Many people think that if we all stopped driving petrol-powered cars and decided to drive electric cars instead that it will have a major effect on greenhouse gas emissions and the temperature of the earth in a few decade’s time.
The logic here is that there is a mechanical relationship between the way blame is assigned for emissions from the vehicle one owns to their personal consumption choice.
But if we all switch to electric, then there are system-wide offsetting effects known as rebound effects.
Now, instead of consuming petrol in your vehicle, you are consuming electricity. The demand on the grid stimulates more investment in electricity production from generators, who may use more coal, gas, or oil, depending on your location, creating more point sources of emissions elsewhere in the economy.
Changing what you consume also changes what it produced and how it is produced, which changes the ‘blame mapping’ itself.
Even if you decide to avoid this problem by spending less of your income altogether, saving most of it, this has economy-wide offsetting effects.
If many people collectively start saving, reducing demand in the economy, we take policy action to stimulate more production and employment, and all that economic activity will be powered by some fuel source.
Incomes
A final point about the carbon footprint is that it ends up allocating blame via consumer goods and services or incomes earnt, then those with the highest income households who consume the most goods and services end up with the blame.
If the mechanical logic of the carbon footprint is useful, as many think, then the solution to embedded greenhouse gas emissions is to have fewer consumer goods and services.

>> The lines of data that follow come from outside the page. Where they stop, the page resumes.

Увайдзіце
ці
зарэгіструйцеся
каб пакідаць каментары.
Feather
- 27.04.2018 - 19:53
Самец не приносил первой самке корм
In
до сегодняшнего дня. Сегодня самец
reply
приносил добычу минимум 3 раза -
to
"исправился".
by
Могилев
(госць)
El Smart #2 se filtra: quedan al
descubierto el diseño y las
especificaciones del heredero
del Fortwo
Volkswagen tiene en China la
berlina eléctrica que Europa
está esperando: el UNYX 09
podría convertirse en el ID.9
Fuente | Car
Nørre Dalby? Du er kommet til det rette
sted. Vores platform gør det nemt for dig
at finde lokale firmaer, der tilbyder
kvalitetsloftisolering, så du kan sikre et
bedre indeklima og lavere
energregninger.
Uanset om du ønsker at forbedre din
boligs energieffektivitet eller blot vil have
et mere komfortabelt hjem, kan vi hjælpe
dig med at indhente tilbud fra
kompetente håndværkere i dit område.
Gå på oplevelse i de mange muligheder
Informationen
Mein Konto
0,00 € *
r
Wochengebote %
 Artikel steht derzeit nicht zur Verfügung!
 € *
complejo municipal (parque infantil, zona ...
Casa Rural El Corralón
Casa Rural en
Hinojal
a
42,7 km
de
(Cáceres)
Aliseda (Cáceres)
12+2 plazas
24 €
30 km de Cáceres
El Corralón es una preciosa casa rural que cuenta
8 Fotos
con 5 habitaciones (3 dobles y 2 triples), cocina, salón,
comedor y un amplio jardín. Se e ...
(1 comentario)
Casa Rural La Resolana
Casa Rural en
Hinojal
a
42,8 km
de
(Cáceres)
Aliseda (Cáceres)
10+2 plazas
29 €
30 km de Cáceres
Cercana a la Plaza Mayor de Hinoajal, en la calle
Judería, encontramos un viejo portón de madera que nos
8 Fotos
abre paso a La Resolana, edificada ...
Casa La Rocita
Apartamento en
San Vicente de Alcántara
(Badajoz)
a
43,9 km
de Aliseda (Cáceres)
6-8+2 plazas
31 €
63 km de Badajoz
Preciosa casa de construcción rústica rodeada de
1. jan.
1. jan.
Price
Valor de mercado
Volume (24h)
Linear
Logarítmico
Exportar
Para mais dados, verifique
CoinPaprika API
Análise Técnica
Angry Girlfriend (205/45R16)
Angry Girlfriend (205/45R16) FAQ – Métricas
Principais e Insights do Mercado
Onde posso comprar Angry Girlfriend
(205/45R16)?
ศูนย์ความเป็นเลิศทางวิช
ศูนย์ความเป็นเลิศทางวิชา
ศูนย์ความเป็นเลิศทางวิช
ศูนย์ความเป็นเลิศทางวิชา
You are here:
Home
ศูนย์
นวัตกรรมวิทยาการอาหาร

In short, be poorer both individually and collectively.
Redistribution won’t cut it, since then poor people who become richer simply add more greenhouse gas emissions.
Yet no one in a rich country travels to a poor country and observes their air quality and environmental amenity and thinks that this is a solution to environmental problems.
Traditionally, environmental problems get solved in rich countries by directly regulating land use, fuel use and emissions standards when used, and directly creating institutions to deal with waste of all sorts.
No one thought the solution to lead pollution in the 1970s was to consume less and be poorer because of the embedded lead in consumer goods. We took direct action. And we could do that because we had a clear definition of the problem.
Unfortunately with greenhouse gas emissions, we don’t have a clear understanding of the problem—after all, the fact that the concentration of carbon dioxide in the atmosphere is rising doesn’t automatically make it a problem. We need to understand the real negative (and positive) effects on people.
Because we don’t have a clear understanding, we can easily get distracted by ideas like carbon footprints that make little sense and can’t really help us directly tackle the climate problems, whatever they are.
In case you missed it, I talked about some of these ideas and more about effective environmental policy in this podcast.
In terms of reproductive fitness the carbon footprint is a brilliant concept. It is an idea containing every element necessary for viral success.
It individualises the problem, which redirects attention from politics to lifestyles, ensuring the problem remains. It also creates a new angle for product marketing, which shifts from "price and quality" to "price and quality and new attribute/moral status". It creates a self-sustaining industry of consultants available to measure an organisation's carbon footprint and advise on how to reduce it (or at least shift it to Scope 3/indirect emissions which are not typically reported). It also allows for individualised blame, which allows people otherwise lacking in coherent identity to define themselves and to self-actualise (to a point).
With this column you are effectively critiquing the musical merits of Baby Shark.
"Unfortunately with greenhouse gas emissions, we don’t have a clear understanding of the problem—after all, the fact that the concentration of carbon dioxide in the atmosphere is rising doesn’t automatically make it a problem. "
The people studying it seem to think they have a fairly good understanding.